[Items from a dataset]
■ ■ ■

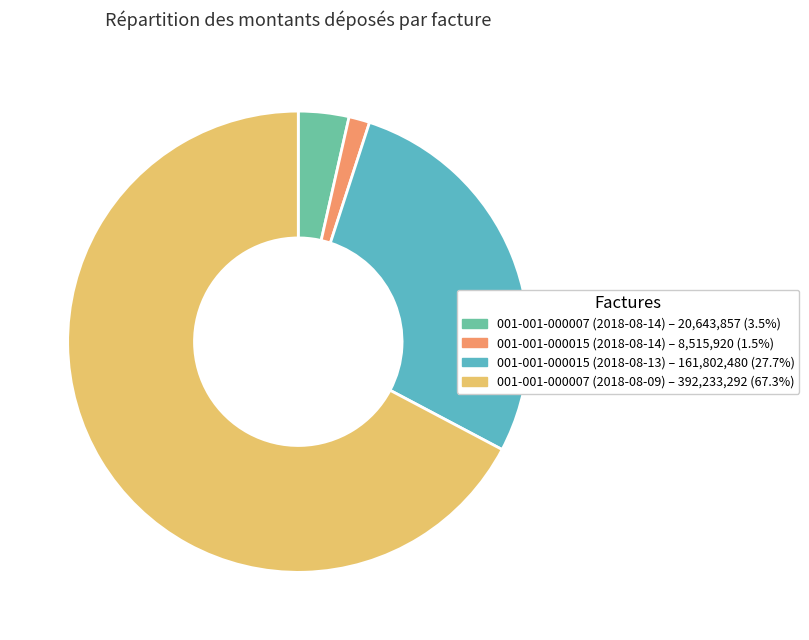

Which slice represents more than half of the pie?

001-001-000007 (2018-08-09)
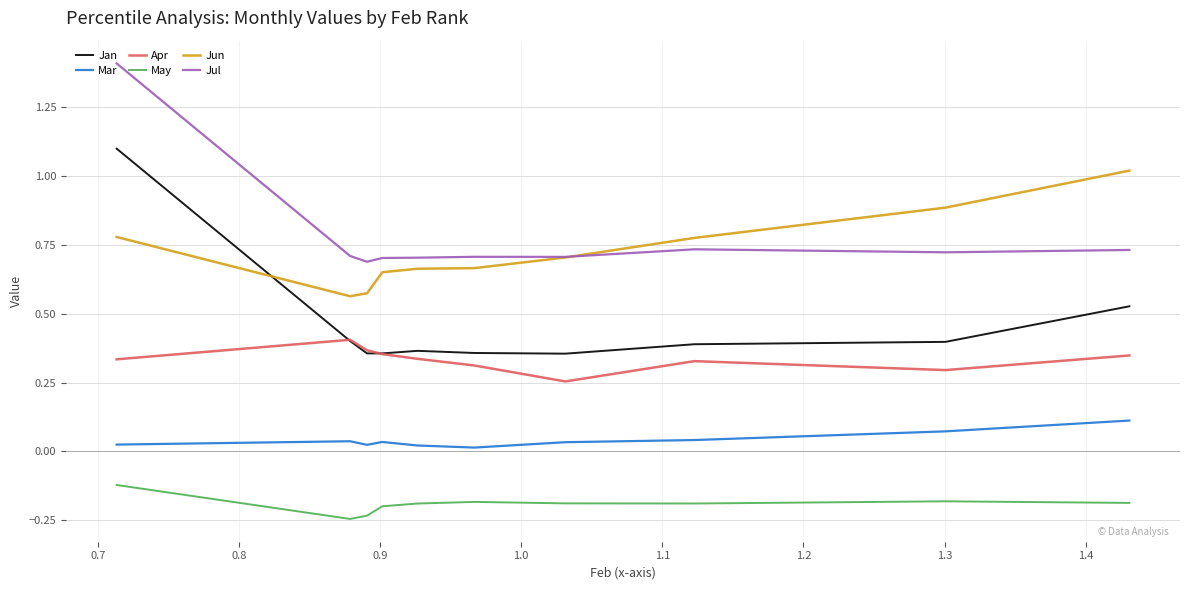

True or false: Jun and Apr cross at least once.

False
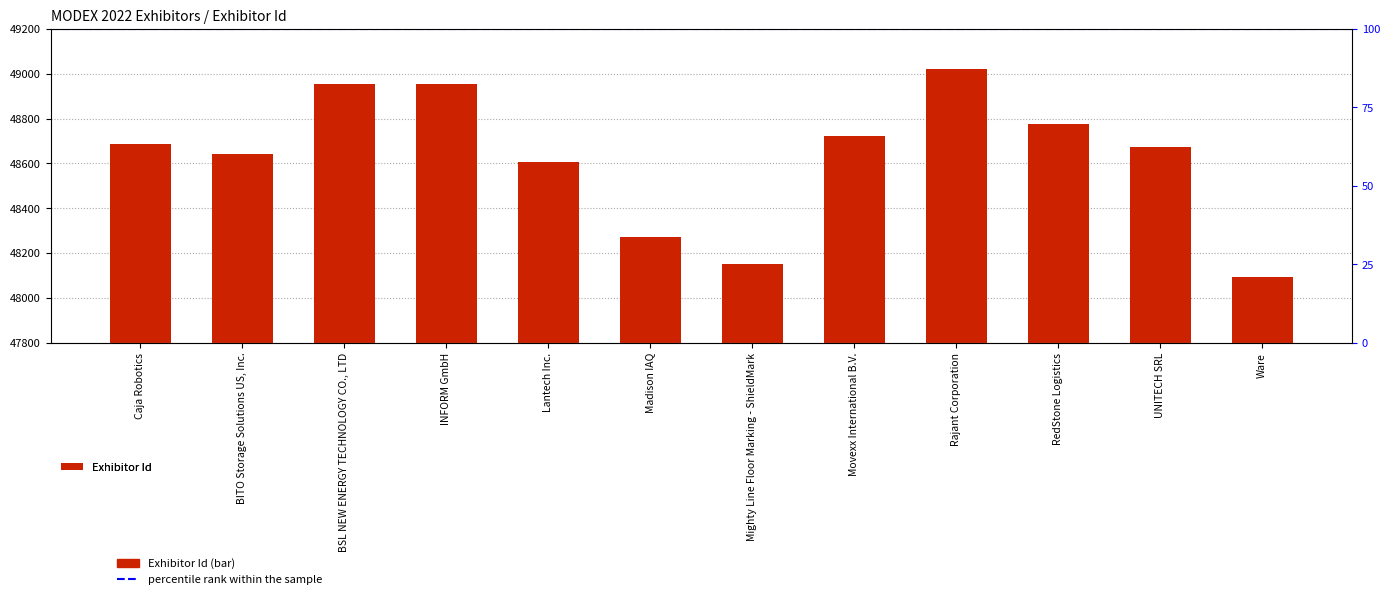

What is the difference between the second highest and minimum values?

862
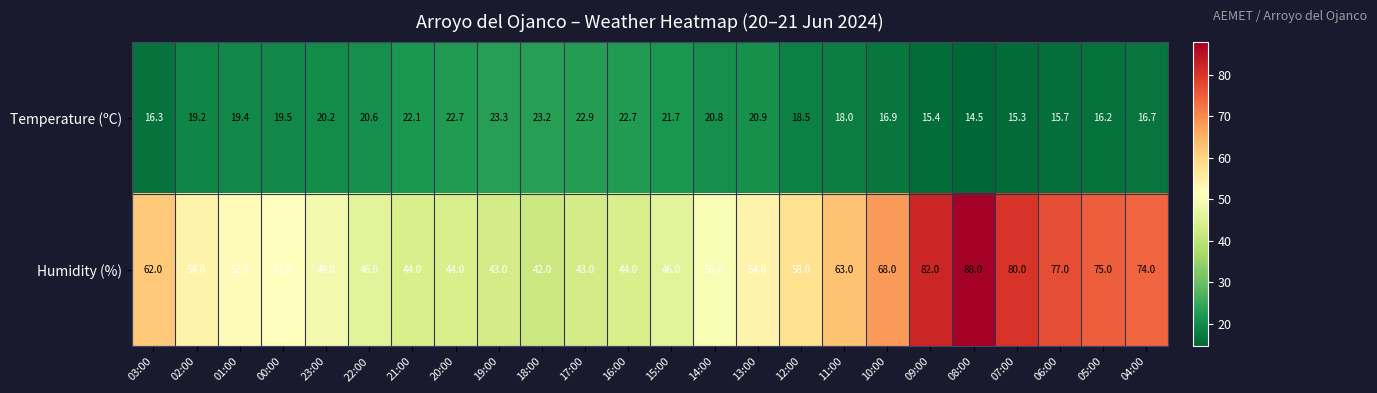

What is the smallest value displayed?

14.5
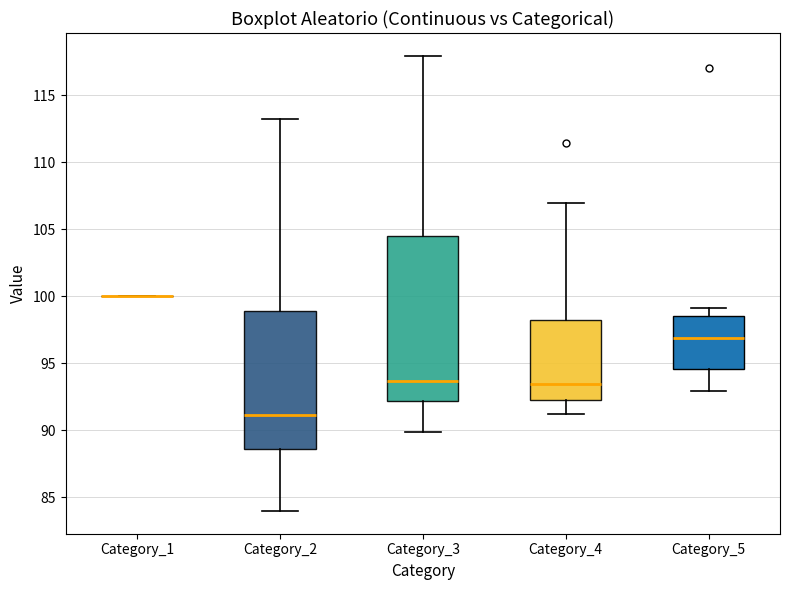

Reading left to right, transcribe this box plot: for each box, give where its median line is, the range the box spans, and where its two whiskers end, as read against the y-axis. The values are not printed on the chart, so give them approximately, as read against the axis.

Category_1: box collapsed to a line at 100.0, whiskers 100.0 to 100.0
Category_2: median 91.0, box 88.5 to 99.0, whiskers 84.0 to 113.0
Category_3: median 93.5, box 92.0 to 104.5, whiskers 90.0 to 118.0
Category_4: median 93.5, box 92.0 to 98.0, whiskers 91.0 to 107.0
Category_5: median 97.0, box 94.5 to 98.5, whiskers 93.0 to 99.0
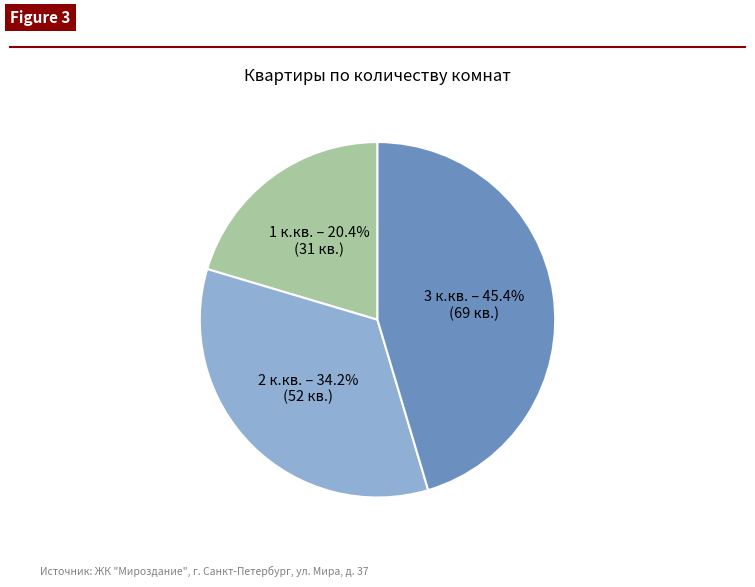

To the nearest percent, what percentage of the pie is 2 к.кв.?

34%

■ ■ ■

- TASK DESCRIPTION
Copy every line of the data above word for word, leaving the pictures out.

- EXPECTED ANSWER
Which slice represents more than half of the pie?

001-001-000007 (2018-08-09)

True or false: Jun and Apr cross at least once.

False

What is the difference between the second highest and minimum values?

862

What is the smallest value displayed?

14.5

Reading left to right, transcribe this box plot: for each box, give where its median line is, the range the box spans, and where its two whiskers end, as read against the y-axis. The values are not printed on the chart, so give them approximately, as read against the axis.

Category_1: box collapsed to a line at 100.0, whiskers 100.0 to 100.0
Category_2: median 91.0, box 88.5 to 99.0, whiskers 84.0 to 113.0
Category_3: median 93.5, box 92.0 to 104.5, whiskers 90.0 to 118.0
Category_4: median 93.5, box 92.0 to 98.0, whiskers 91.0 to 107.0
Category_5: median 97.0, box 94.5 to 98.5, whiskers 93.0 to 99.0

To the nearest percent, what percentage of the pie is 2 к.кв.?

34%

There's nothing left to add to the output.